Laurie rougit de nouveau, mais ne fut pas offensé d’avoir été accusé de timidité, car il y avait tant de bonne volonté en Jo, qu’il était impossible de ne pas accepter ses conseils, en dépit de leur forme originale, avec autant de cordialité qu’elle les offrait.

« Aimez-vous votre pension ? demanda Laurie après quelques moments de silence, pendant lesquels il avait tenu les yeux fixés sur le feu, tandis que Jo examinait la chambre, qu’elle trouvait tout à fait de son goût.

— Je ne vais pas en pension. Je suis occupée à soigner ma tante, qui est une bonne vieille dame, mais d’humeur assez difficile. »

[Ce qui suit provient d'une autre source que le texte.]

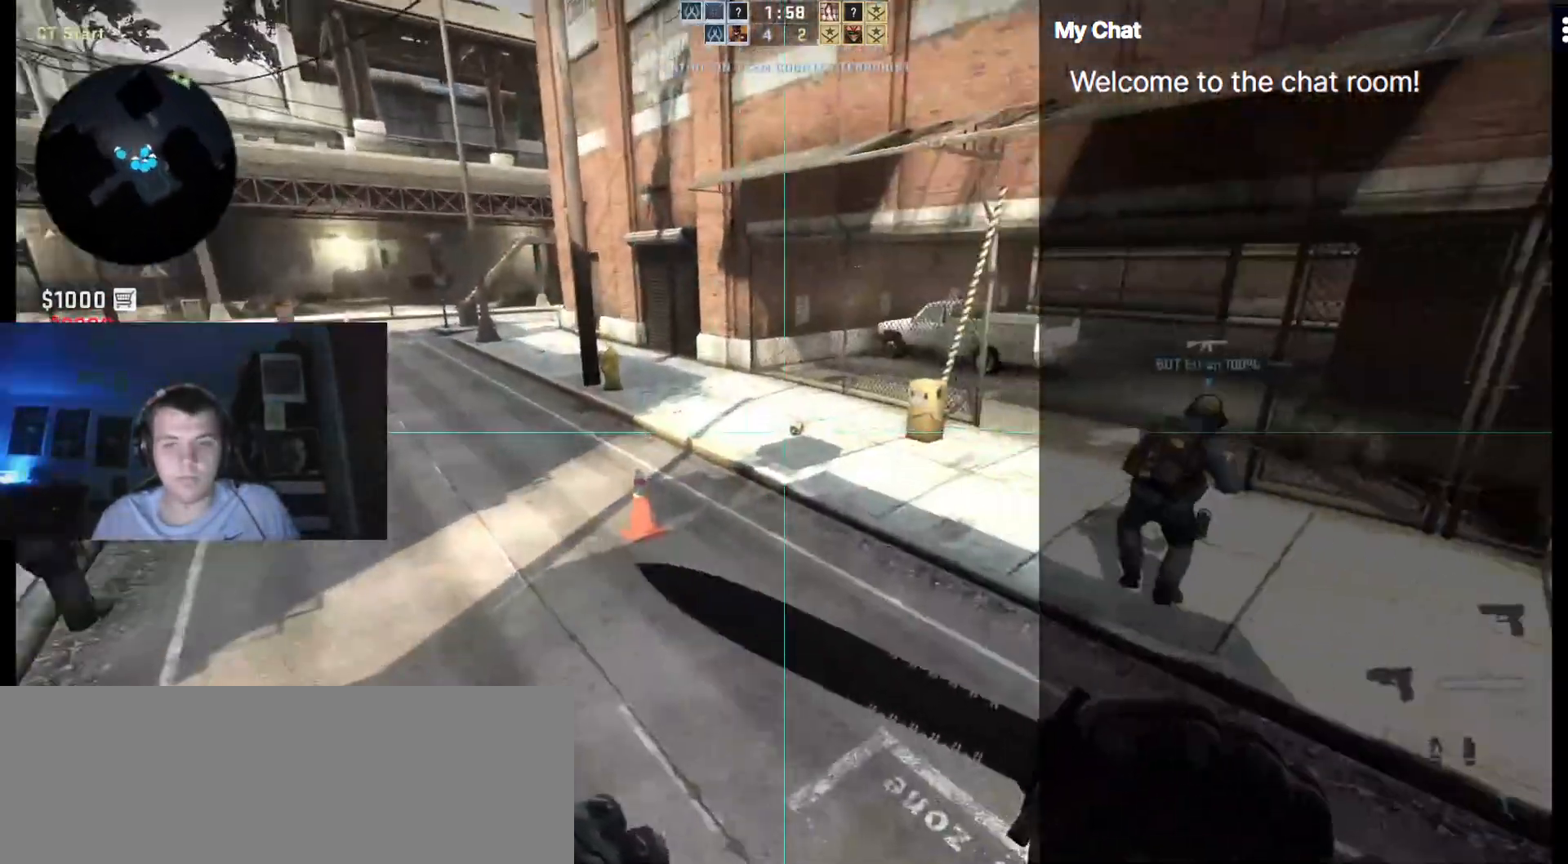
{"keys": ["a", "space"], "events": [[17, "a", "down"], [17, "d", "up"], [483, "space", "down"]]}
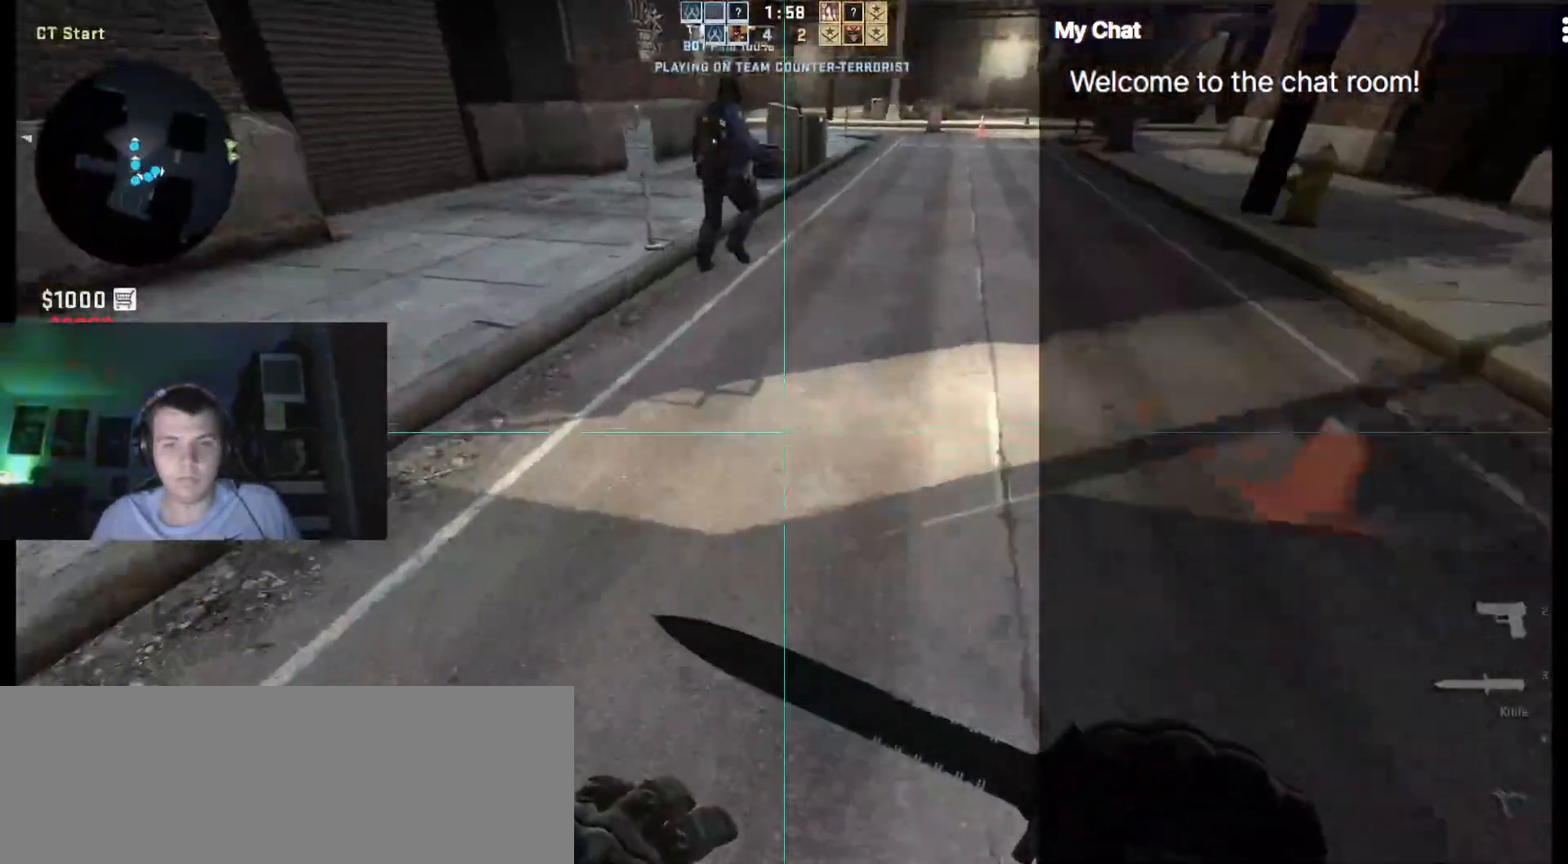
{"keys": ["a"], "events": [[83, "a", "up"], [83, "space", "up"], [117, "d", "down"], [400, "a", "down"], [400, "d", "up"]]}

Laurie ouvrait la bouche pour lui faire une autre question, quand il se rappela juste à temps que ce n’était pas poli de faire trop de questions. Mais Jo, à qui Laurie plaisait beaucoup, ne demandait pas mieux que de le faire rire un peu, fût-ce aux dépens de la tante Marsch. Elle lui fit une description très amusante de la vieille dame, de ses impatiences, de son gros chien, du perroquet qui parlait espagnol et de la bibliothèque qui avait tant de charme pour elle. Laurie riait de tout son cœur, de si bon cœur qu’une bonne, tout étonnée, vint voir ce qui se passait. Jo lui racontait précisément qu’un vieux monsieur était venu un jour demander la main de tante Marsch, et qu’au milieu d’une belle phrase, Polly, le perroquet, avait, sauté sur le monsieur et lui avait arraché sa perruque en lui criant : « Silence ! »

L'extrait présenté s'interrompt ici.